[Chart tasks with short answers]
*** Begin section ***
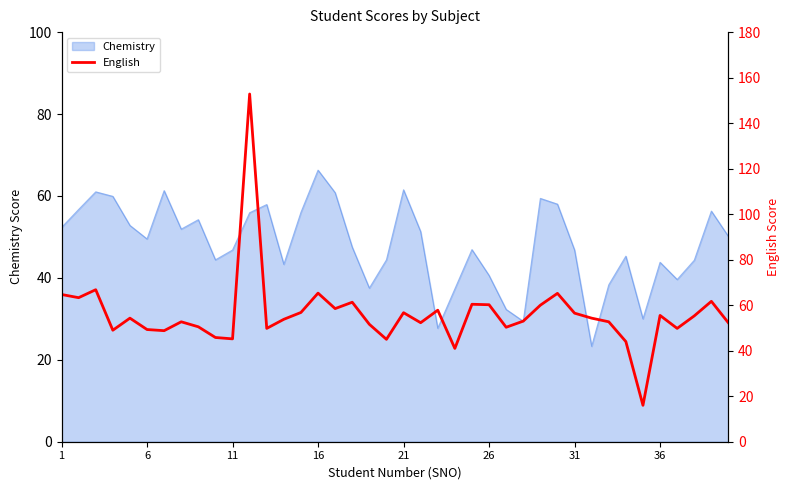

How many points are higher than both their immediate neighbors (excluding endpoints)?

12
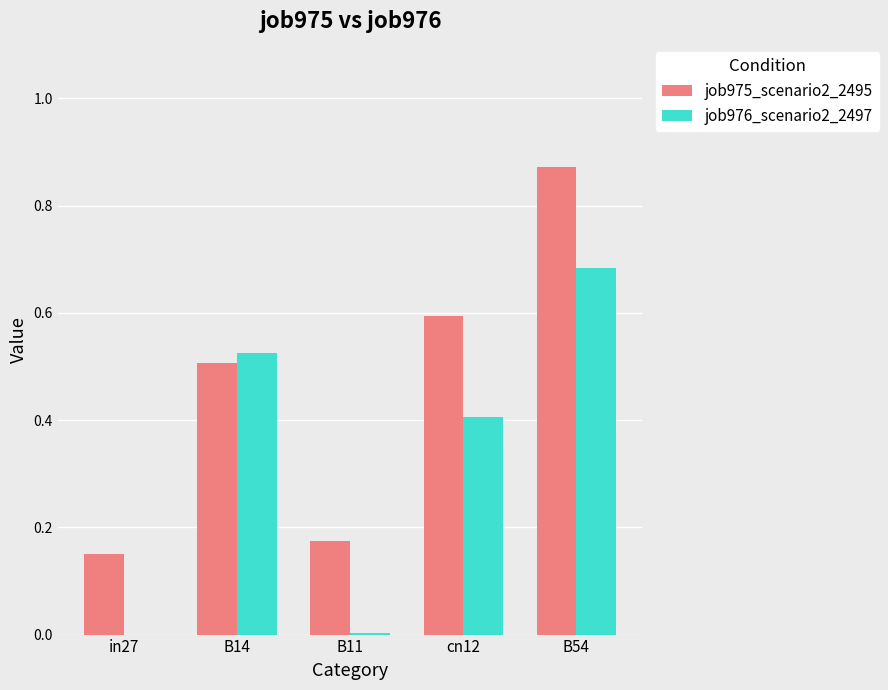

How many data points does each series have?

5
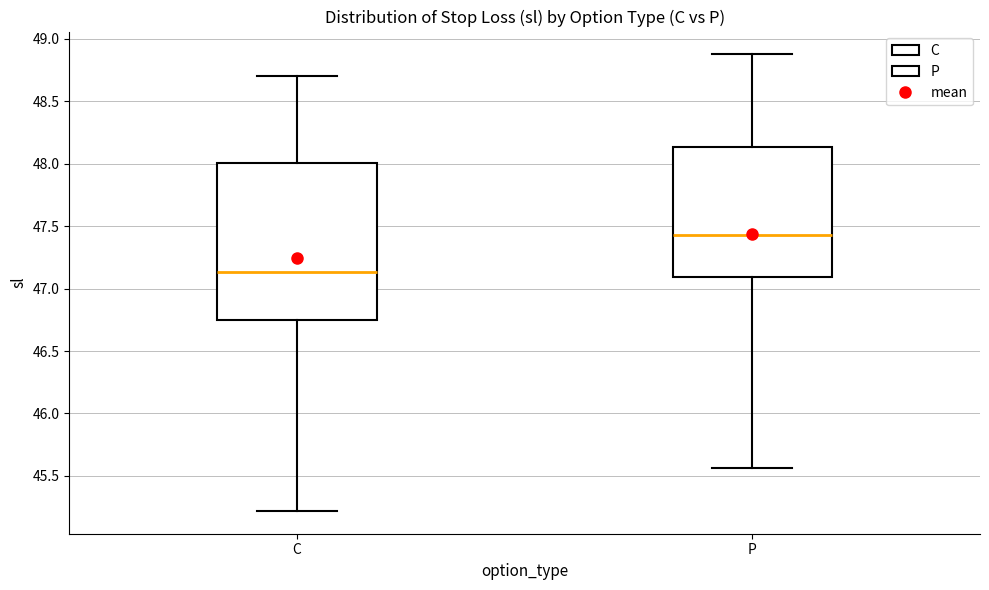

Where is the upper edge of the box for C on the y-axis? The values are not printed on the chart, so give them approximately, as read against the axis.

48.00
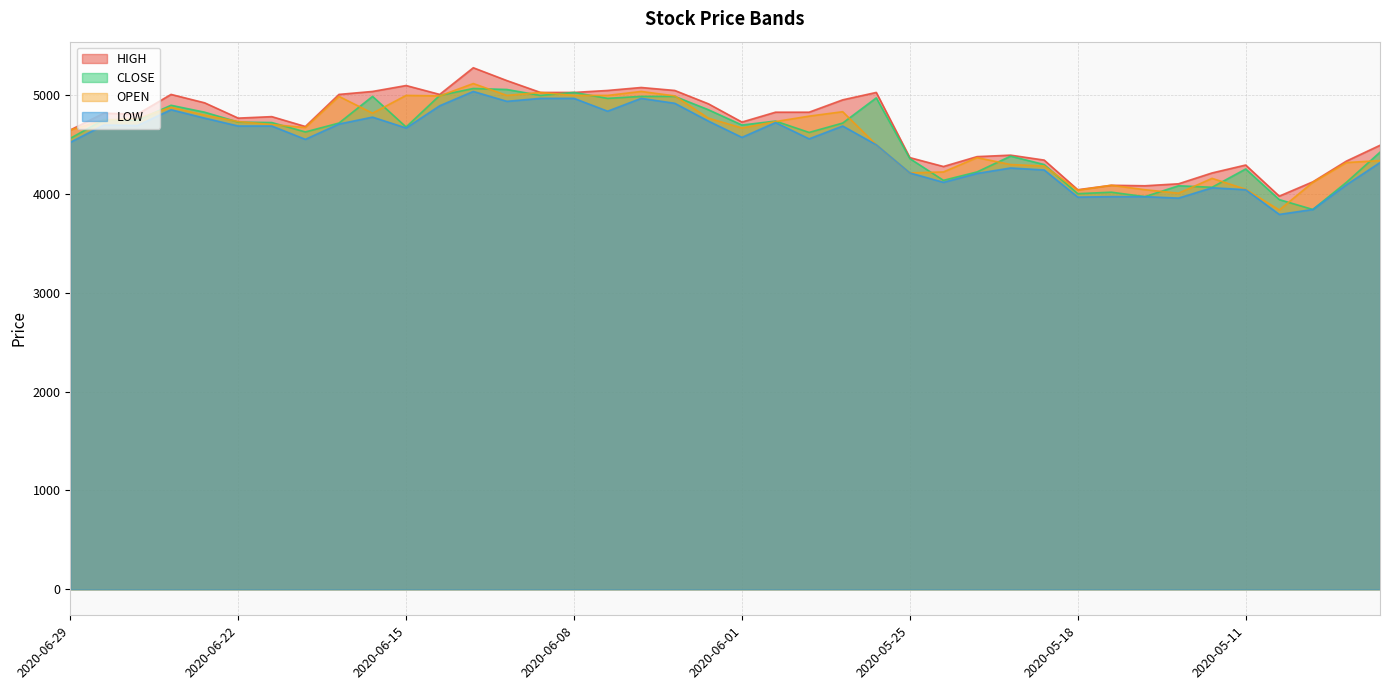

What is the greatest value displayed?

5280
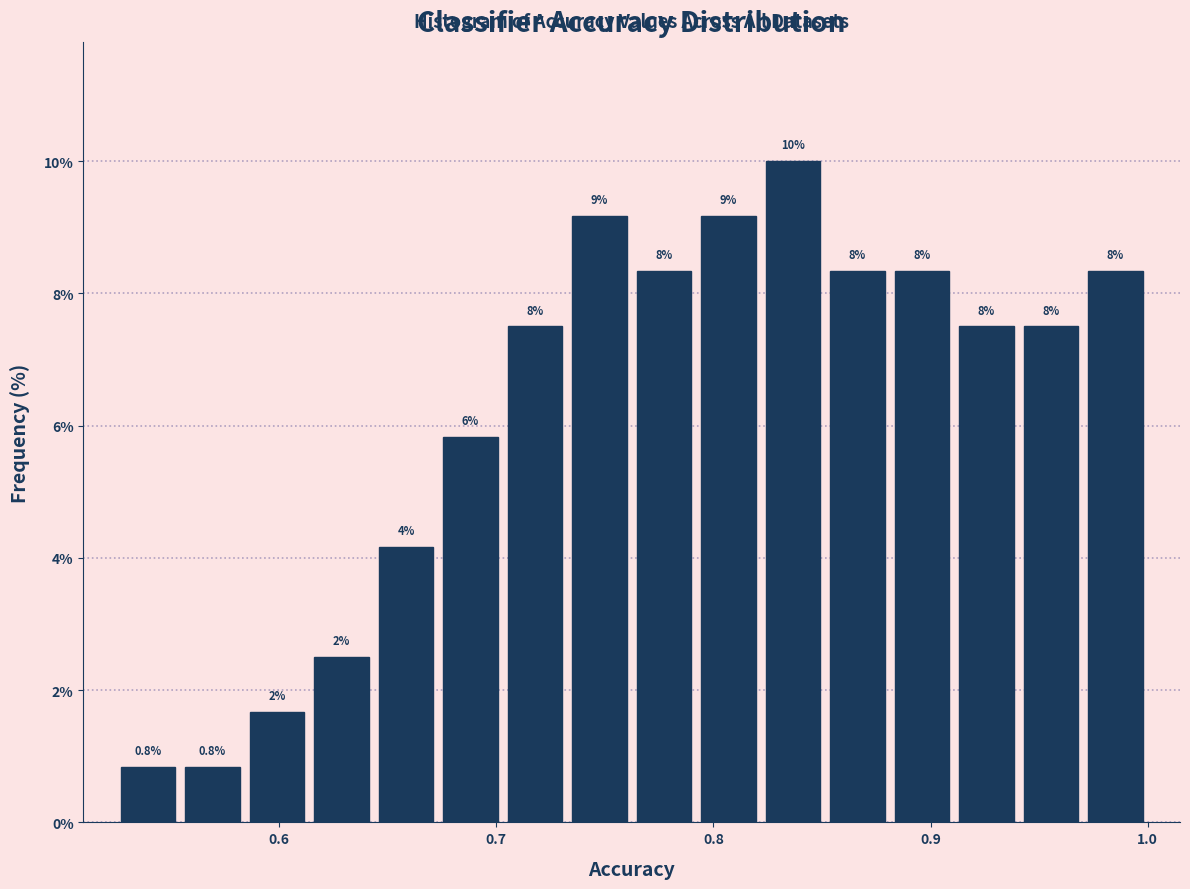

Around what value on the x-axis is the tallest bar? Give the approximate position of its centre, as read against the axis.

0.84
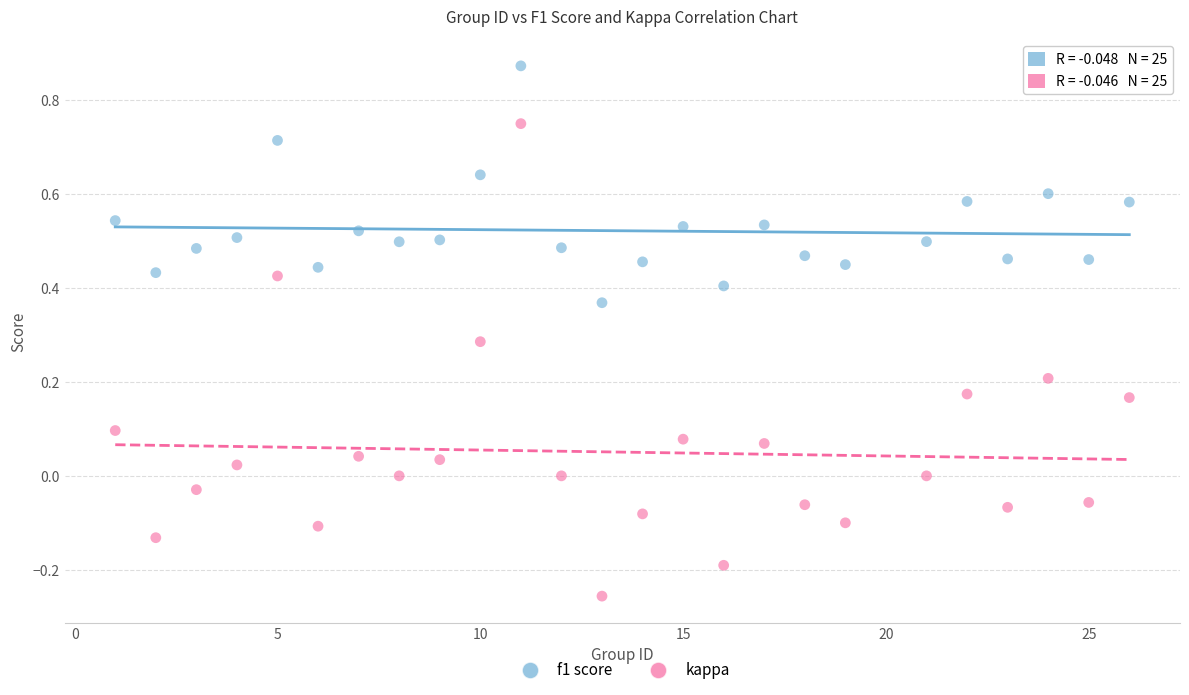

Across all data points, what is the range of X values (max minus min)?

25.0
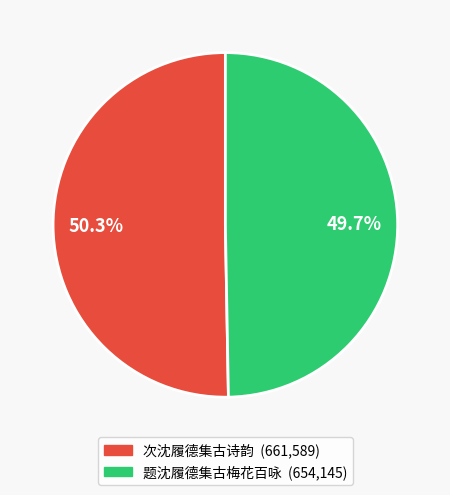

Which has a higher value, 题沈履德集古梅花百咏 or 次沈履德集古诗韵?

次沈履德集古诗韵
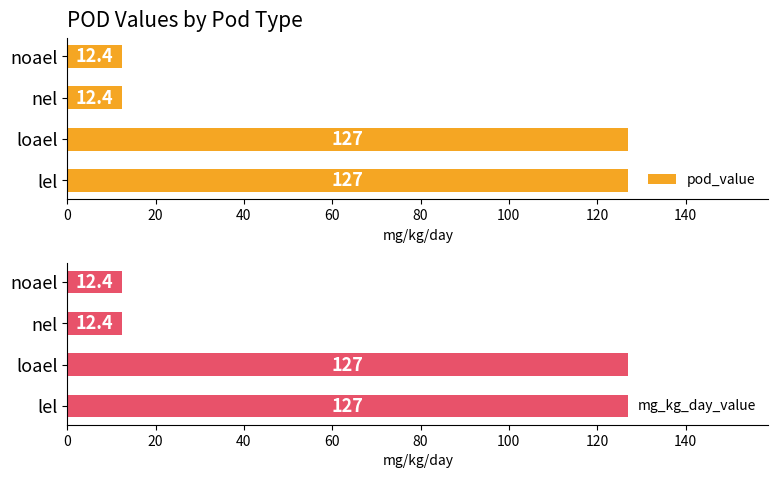

What is the value of the pod_value bar at the 3rd from the left?

12.4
*** End section ***
Could you render the records above as a JSON list of strings, one string per line, with blank lines skipped and the pictures left out?

[
  "How many points are higher than both their immediate neighbors (excluding endpoints)?",
  "12",
  "How many data points does each series have?",
  "5",
  "Where is the upper edge of the box for C on the y-axis? The values are not printed on the chart, so give them approximately, as read against the axis.",
  "48.00",
  "What is the greatest value displayed?",
  "5280",
  "Around what value on the x-axis is the tallest bar? Give the approximate position of its centre, as read against the axis.",
  "0.84",
  "Across all data points, what is the range of X values (max minus min)?",
  "25.0",
  "Which has a higher value, 题沈履德集古梅花百咏 or 次沈履德集古诗韵?",
  "次沈履德集古诗韵",
  "What is the value of the pod_value bar at the 3rd from the left?",
  "12.4"
]